Katherine Johnson’s work was instrumental in sending astronauts safely into space and back to Earth. Her calculations were critical in determining launch and landing trajectories, orbital paths, and rendezvous points for space missions. Her contributions extended beyond the groundbreaking Mercury and Apollo programs, as she continued to be an invaluable asset to NASA throughout her career.

Johnson’s legacy goes far beyond her remarkable achievements in the field of mathematics and aerospace engineering. She broke down barriers of gender and race, showing that brilliance knows no boundaries. Her story inspired countless young women and people of color to pursue careers in science, technology, engineering, and mathematics (STEM).

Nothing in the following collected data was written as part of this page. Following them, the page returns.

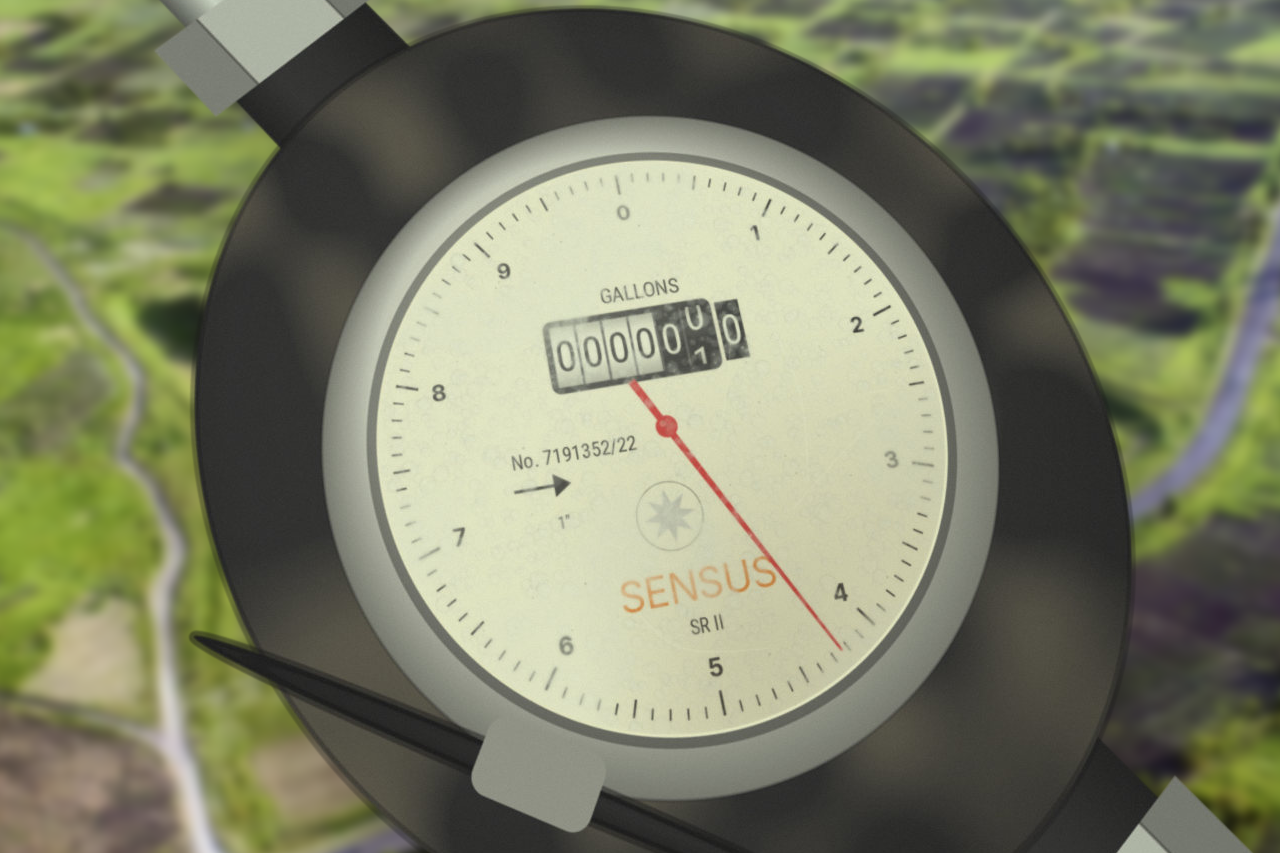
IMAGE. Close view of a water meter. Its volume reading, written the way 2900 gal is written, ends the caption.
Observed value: 4.2 gal
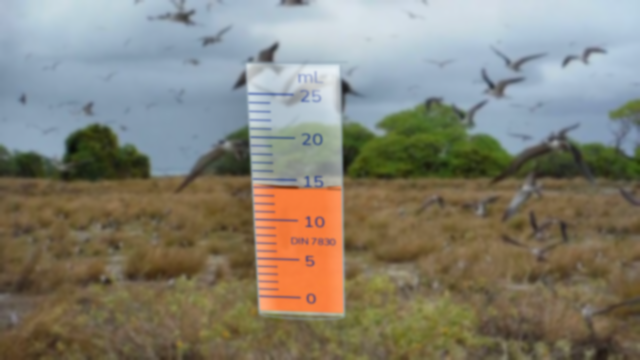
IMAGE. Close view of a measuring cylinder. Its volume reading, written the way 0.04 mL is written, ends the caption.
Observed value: 14 mL
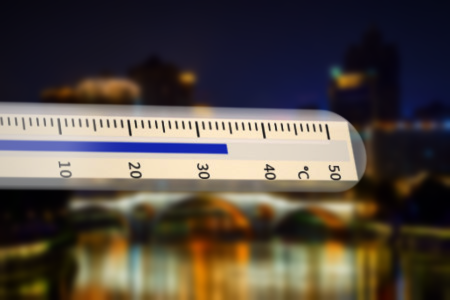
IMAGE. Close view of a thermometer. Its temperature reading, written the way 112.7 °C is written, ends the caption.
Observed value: 34 °C
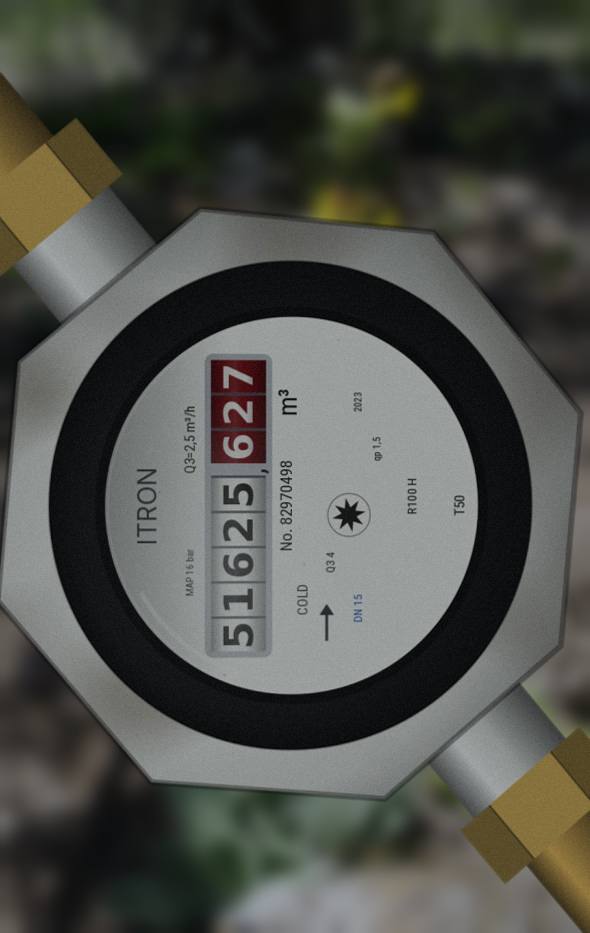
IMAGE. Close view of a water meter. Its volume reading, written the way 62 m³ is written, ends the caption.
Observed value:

In 2015, Katherine Johnson’s incredible journey was brought to the forefront with the release of the film “Hidden Figures,” which depicted the untold story of her and her fellow African American female colleagues at NASA. The film shed light on the challenges they faced and the immense contributions they made to the space program.

Katherine Johnson’s numerous accolades include the Presidential Medal of Freedom, awarded to her by President Barack Obama in 2015, and the naming of a research facility at NASA’s Langley Research Center in her honor. These honors reflect the profound impact she had on the world of science and the importance of her legacy.

As BTSG celebrates Black History Month, we must remember and honor trailblazers like Katherine Johnson, whose dedication and brilliance helped to shape the course of history. Her story serves as a reminder that barriers can be broken, and dreams can be achieved, regardless of one’s background. Katherine Johnson’s life and achievements continue to inspire generations of young minds to reach for the stars and to never give up on their dreams.